The world simulation should make use of parallelism (multi-core hardware), I presume, so "Only one thread is responsible for updating the world every 'tick'" sounds like stepping on the break pedal.

mattie · August 16, 2024, 4:23pm

Can you help me understand how?

What I am talking about is the ability to call a function with a no-suspension guarantee. We've established this is guarantee is present only when isolation does not change. So, if you are calling from one actor into another, you must suspend and cannot making a synchronous call right?

ktraunmueller · August 16, 2024, 4:24pm

The open-source Zed editor has multi-user editing, which is exactly the same problem as a multi-player game, so maybe looking at the source can be insightful. I remember the mention of a "lamport clock" timestamp in one of their data structures, as discussed in one of their videos on Youtube (not sure if it was this one).

mattie · August 16, 2024, 4:34pm

Because your enqueue is asynchronous, it can only provide this guarantee only within the same task. If you need to preserve order while going from a synchronous to asynchronous contexts this won't work.

I've found I need a queue, sometimes, to help me go from sync->async. And I need an async-compatible lock/semaphore to control reentrancy. They are pretty distinct problems, although you can also use an async queue to help with reentrancy if you want.

maartene · August 16, 2024, 5:09pm

Thank you for these references! The document as well as the reference to the Zed editor. This also demonstrate that there are existing design patterns to cope with these kinds of challenges.

Yes, the simulation currently steps on the break (or is only firing on one cylinder). For now that is not an issue yet, so I'll leave that issue for a later date. This topic is complex enough for me as it is.

BTW while discussing this with you, my thinking of the problem evolves. I think the biggest requirement I try to implement is a form of 'transaction isolation'. I care about the sequence of commands, but even more that when a command gets executed, it either fully gets executed or not at all. And if the state of the world is consistent before the command gets executed, it remains consisted afterwards. Like the A and C in ACID.

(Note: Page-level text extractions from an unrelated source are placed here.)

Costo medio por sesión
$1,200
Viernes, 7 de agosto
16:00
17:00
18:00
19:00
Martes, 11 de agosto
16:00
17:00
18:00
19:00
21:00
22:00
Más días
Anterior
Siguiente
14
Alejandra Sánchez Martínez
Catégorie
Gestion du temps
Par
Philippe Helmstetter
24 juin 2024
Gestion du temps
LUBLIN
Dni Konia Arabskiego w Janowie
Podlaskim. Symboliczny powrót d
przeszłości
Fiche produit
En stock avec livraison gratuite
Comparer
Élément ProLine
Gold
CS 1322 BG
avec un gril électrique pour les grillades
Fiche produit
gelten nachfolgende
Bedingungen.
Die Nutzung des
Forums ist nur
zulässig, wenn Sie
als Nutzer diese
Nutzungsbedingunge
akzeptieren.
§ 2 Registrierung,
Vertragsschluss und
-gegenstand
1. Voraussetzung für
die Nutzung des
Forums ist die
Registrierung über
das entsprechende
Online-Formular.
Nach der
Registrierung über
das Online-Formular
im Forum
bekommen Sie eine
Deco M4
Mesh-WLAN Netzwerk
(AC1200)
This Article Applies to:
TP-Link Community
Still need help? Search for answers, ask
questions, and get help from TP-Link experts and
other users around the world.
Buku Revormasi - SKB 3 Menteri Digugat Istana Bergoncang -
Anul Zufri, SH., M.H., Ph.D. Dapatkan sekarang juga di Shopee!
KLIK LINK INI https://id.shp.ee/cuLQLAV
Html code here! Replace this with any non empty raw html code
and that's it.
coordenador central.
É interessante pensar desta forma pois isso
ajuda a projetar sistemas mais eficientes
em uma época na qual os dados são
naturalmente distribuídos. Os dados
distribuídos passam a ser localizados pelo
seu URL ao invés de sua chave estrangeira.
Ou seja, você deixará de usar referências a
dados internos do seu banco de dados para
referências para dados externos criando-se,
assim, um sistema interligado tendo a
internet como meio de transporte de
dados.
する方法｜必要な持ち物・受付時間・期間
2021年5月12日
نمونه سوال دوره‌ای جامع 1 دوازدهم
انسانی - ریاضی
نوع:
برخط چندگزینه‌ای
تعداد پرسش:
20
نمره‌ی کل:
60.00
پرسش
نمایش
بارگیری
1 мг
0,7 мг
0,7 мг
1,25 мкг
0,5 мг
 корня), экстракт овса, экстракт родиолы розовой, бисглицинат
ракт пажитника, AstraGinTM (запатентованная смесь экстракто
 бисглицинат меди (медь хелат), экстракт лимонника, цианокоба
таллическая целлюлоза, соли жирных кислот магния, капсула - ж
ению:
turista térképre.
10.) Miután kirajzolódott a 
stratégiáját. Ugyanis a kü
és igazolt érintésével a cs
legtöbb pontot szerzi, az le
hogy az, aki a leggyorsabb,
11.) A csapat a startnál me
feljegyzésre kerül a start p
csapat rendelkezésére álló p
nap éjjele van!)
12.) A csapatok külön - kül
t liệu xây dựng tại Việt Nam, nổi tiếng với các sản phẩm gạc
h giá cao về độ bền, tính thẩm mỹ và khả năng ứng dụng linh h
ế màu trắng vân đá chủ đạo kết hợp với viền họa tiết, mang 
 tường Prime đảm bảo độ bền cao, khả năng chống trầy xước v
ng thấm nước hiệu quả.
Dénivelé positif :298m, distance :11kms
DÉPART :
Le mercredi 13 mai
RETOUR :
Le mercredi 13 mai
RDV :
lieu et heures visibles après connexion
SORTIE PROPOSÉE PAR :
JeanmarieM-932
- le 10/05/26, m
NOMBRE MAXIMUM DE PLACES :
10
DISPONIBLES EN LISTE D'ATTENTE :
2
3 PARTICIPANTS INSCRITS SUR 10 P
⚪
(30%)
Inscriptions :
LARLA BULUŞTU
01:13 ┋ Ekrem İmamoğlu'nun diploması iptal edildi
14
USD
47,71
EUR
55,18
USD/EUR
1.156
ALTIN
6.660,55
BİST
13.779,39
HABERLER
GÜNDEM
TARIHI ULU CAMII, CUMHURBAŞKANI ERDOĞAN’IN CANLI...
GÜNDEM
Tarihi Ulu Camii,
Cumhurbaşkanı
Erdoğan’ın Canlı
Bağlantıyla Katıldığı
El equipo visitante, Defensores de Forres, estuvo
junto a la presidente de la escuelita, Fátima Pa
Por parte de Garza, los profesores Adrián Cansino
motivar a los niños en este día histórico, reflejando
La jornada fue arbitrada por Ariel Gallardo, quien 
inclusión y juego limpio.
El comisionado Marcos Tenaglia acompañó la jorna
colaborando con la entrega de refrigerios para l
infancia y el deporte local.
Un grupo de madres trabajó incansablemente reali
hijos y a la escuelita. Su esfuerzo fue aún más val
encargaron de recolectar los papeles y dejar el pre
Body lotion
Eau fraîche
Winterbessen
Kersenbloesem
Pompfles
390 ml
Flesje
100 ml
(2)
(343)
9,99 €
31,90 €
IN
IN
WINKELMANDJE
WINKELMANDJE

Still would be great to find a way of reliably testing this. I assume database vendors need to do so too.

aetherealtech · August 16, 2024, 9:43pm

If you're in a synchronous context, and you want to submit something to the queue, then do some more synchronous work, then submit something else, with guarantee the second submission is scheduled after the first, would this work?

func aSyncContext() {
  // Synchronous stuff

  let scheduleFirstWork = Task { 
    await queue.schedule { ... } 
  } // Notice lack of .value

  // More synchronous stuff

  let scheduleSecondWork = Task {
    _ = await scheduleFirstWork.value // Because the above block didn't `await` `.value` of `queue.schedule`, this only awaits the enqueuing, not the completion of the work
    await queue.schedule { ... }
  }

  // Final synchronous stuff
}

This actually begs the question of why you need two tasks. There's no synchronization between the first work getting scheduled and the // More synchronous stuff code, but why would there need to be? What reason is there to wait until something is scheduled on the queue except to ensure something else you schedule is done in the right order, which requires going back to an async context anyways? So might as well just move the second schedule up to be inside the first Task. Enqueueing order is either about synchronizing two synchronous calls or two async calls, never one with the other.

Maybe you need to drill down, or up, a sync call stack before scheduling the second work, so then you just need to pass the first Task along so you can await it before scheduling again.

I started off with your perspective that I need synchronization between code in async land and code in non-async land, but now I'm arguing with myself and I can't win the argument. Every time I try to think of a scenario this won't support I knock down my own case.

I now can't think of why synchronous code would care when something has finished being scheduled, it only cares that things are scheduled in order.